Environmental health officers (EHOs) are in chronic short supply. A survey conducted by the BBC earlier this week highlighted that there are now more than 700 vacancies for EHOs across the country and that nearly two-thirds of local authorities admit their environmental health departments are seriously understaffed.
This is a grave problem, which is forcing local authorities to slash the number of random spot checks their officers make on restaurants and catering outlets. While this might be welcomed by some operators, it could have serious implications for the eating-out market, particularly if the lack of policing leads to a rise in food-poisoning cases and Joe Public loses confidence in dining out of the home.
Of course, following the Government's latest plans for EHOs to police liquor licensing and the partial ban on smoking, the burden on an already overstretched workforce is set to get far worse.
Clearly, the Government needs more officers on the ground. It should act now to help the service recruit and retain more staff, otherwise it will not be able to police its new laws, let alone maintain public safety.
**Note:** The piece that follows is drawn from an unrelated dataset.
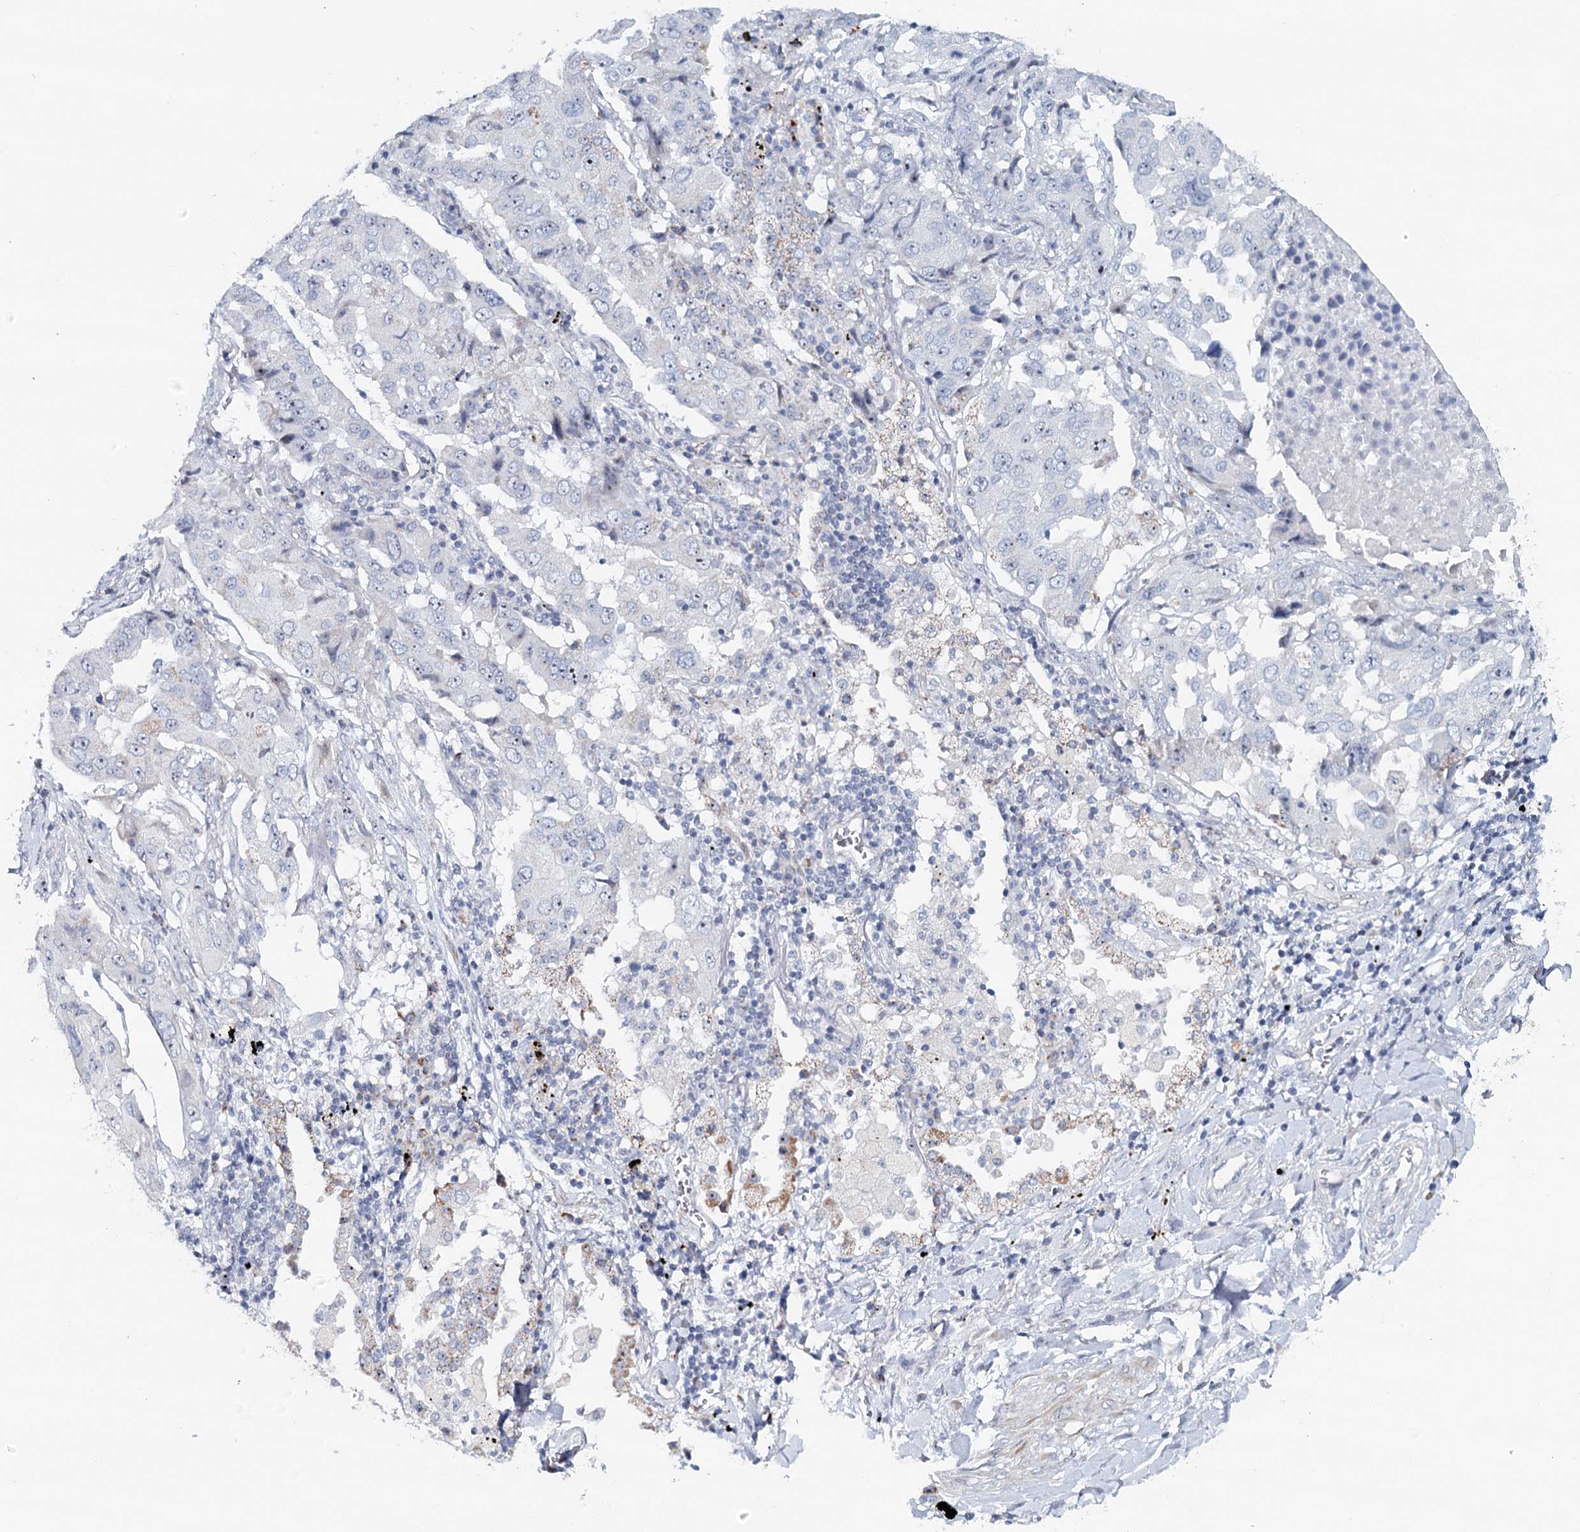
{"staining": {"intensity": "negative", "quantity": "none", "location": "none"}, "tissue": "lung cancer", "cell_type": "Tumor cells", "image_type": "cancer", "snomed": [{"axis": "morphology", "description": "Adenocarcinoma, NOS"}, {"axis": "topography", "description": "Lung"}], "caption": "Lung adenocarcinoma was stained to show a protein in brown. There is no significant expression in tumor cells.", "gene": "RBM43", "patient": {"sex": "female", "age": 65}}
Talking of which, in this issue we also highlight changes to the food hygiene laws.
From 1 January 2006, not only will catering businesses be required to have a food safety management system based on HACCP (hazard analysis, critical control points), as is currently the case, but they will also be expected to document what they do to produce food that is safe to eat.
This additional requirement is significant for the industry, and while many conscientious operators might already have such a system established, there will be some that don't.
Also new is a procedure enabling officials to close kitchens on the spot without recourse to the courts - controversial stuff.